*** Supplied data ***

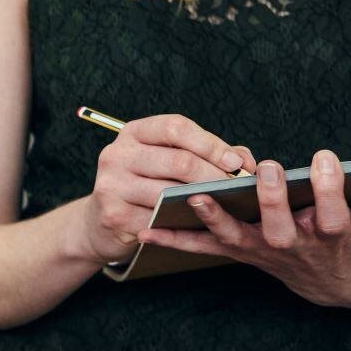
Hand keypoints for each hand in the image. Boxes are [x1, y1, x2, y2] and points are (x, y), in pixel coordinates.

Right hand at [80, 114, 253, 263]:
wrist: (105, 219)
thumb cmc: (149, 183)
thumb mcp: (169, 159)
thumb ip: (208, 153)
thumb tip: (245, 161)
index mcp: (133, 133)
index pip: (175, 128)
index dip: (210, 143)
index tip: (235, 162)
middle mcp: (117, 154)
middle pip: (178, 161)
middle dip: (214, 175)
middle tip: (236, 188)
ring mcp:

***
*** Supplied data ***

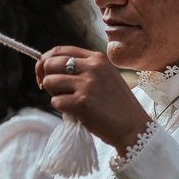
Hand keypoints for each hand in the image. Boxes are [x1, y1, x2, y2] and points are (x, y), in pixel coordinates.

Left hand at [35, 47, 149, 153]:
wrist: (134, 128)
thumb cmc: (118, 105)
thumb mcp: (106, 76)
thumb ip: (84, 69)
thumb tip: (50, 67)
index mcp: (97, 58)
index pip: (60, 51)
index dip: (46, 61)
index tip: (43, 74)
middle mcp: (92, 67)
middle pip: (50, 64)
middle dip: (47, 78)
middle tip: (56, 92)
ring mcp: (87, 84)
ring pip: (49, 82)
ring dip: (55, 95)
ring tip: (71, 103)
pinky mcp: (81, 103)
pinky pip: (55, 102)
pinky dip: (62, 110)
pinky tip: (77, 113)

***

(About this exercise): Copy out all lines of the listing where the word "pinky" appears.

(Answer space):
pinky mcp: (81, 103)
pinky pip: (55, 102)
pinky dip: (62, 110)
pinky tip: (77, 113)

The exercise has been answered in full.